A life cycle assessment was completed, where greenhouse gas (GHG) emissions and gross energy requirement were determined for the biochar lifecycle. The biochar lifecycle, from resource extraction to soil application, was assessed over a 100-year time-frame. Through substitution of fossils fuels with pyrolysis syngas and bio oil product, the GHG emissions of the biochar production process were minimised. This, in combination with the level of stable carbon in biochar, was sufficient to reduce net GHG emissions over the life cycle of the CaO amended biochar production and application to soil to below that of conventional lime treatment of agricultural soils for the 4:1 biomass to CaO based biochar. The overall global warming potential (GWP) of the 4:1 biochar was 741 and 729 kg CO₂-e/t dry biomass over the life cycle and the energy requirement was negative, representing a net excess energy of 7.0 and 10.9 GJ/t dry biomass for wheat and blackbutt sawdust respectively. The 4:1 CaO based biochar was determined to be a viable alternative to conventional liming practices used in agriculture for the application to soil with simultaneous tilling of crop residue, where the conventional base scenario produced a GWP of 845 kg CO₂-e/t dry biomass. Hence, the 4:1 biochar process produced a net GHG emission abatement of 107 kg CO₂-e/t dry biomass on average when compared to conventional practice.

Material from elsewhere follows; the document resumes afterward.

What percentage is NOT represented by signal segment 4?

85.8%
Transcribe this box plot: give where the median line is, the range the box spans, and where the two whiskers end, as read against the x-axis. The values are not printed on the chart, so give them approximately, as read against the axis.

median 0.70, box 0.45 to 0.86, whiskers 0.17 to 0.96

Although the 4:1 biochar is a viable lime application alternative, the application of non-CaO amended 1:0 biochar with lime to soil was determined to have lower GHG emissions than the 4:1 biochar scenario at 594 kg CO₂-e/t dry biomass, producing the best outcome for GWP over its life cycle. This result was primarily attributed to the higher carbon sequestration benefit of the 1:0 biochar over the CaO amended biochar. However, on an energy demand basis, the 4:1 biochar presented on average 2.1% higher energy savings than the 1:0 biochar. On an overall life cycle assessment basis both the 4:1 biochar and 1:0 biochar with lime application to soil presented the best outcomes, outperforming the conventional agronomic practice of application of biomass and lime to soil. It is recommended that future investigation of the interaction of limestone with biochar in soil and assessing this against low CaO amended biochar be conducted over a longer term incubation study and field trials. This would refine and improve upon the findings of the current investigation and enable a further economic assessment, determining the cost on the CO₂ sequestered and an economic return based upon improved soil productivity.

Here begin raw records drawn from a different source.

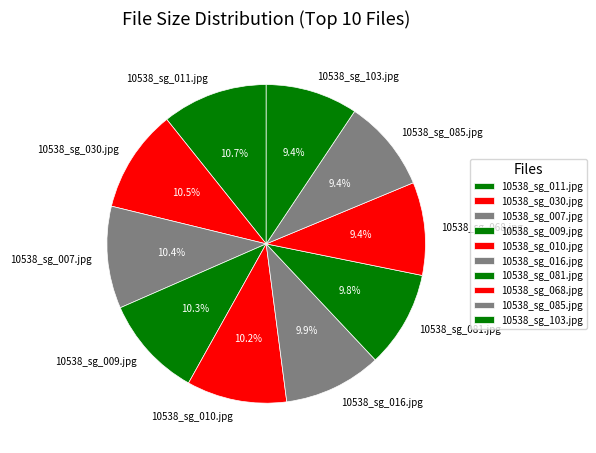

What portion of the pie excludes 10538_sg_009.jpg?

89.7%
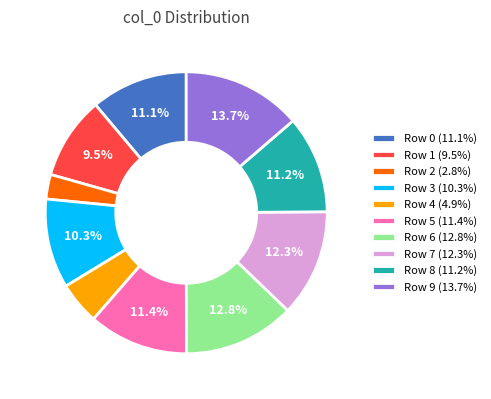

Combined, what portion of the pie is Row 7 (12.3%) and Row 6 (12.8%)?

25.1%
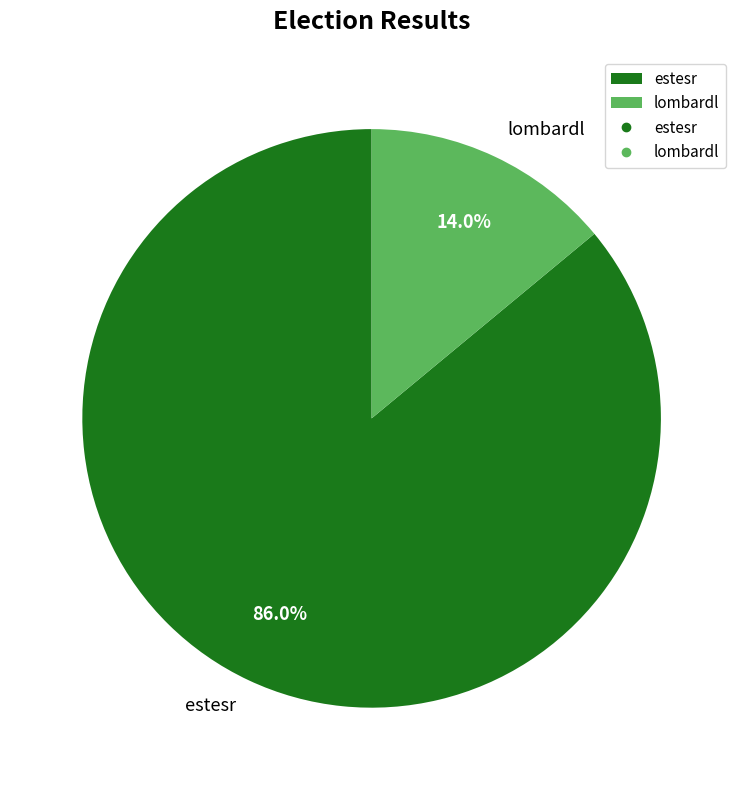

Rank the categories by value from lowest to highest.

lombardl, estesr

The investigations presented in this thesis demonstrated that the carbonation and hydration reactions and the catalytic effects of CaO in pyrolysis impacted the quality of biochar, by improving product gas composition and forming a biochar with improved porosity and lower levels of oxygenated compounds. By producing biochar at 500 °C, under slow pyrolysis conditions, with low levels of CaO, sufficient carbon sequestration potential was retained in the biochar to validate its viability as an alternative to conventional agronomic lime treatment. These findings justify future investigation into the development of an integrated carbon arrestor process, producing low level CaO-amended biochar while utilising pyrolysis syngas and bio-oil products as a substitute to fossil-fuelled energy and for co-production of electricity. In addition to developing a product with carbon sequestration properties, the process benefits from utilising waste feedstock and producing excess energy while extending the functionality of biochar by adding liming attributes to its array of other benefits as a soil amendment.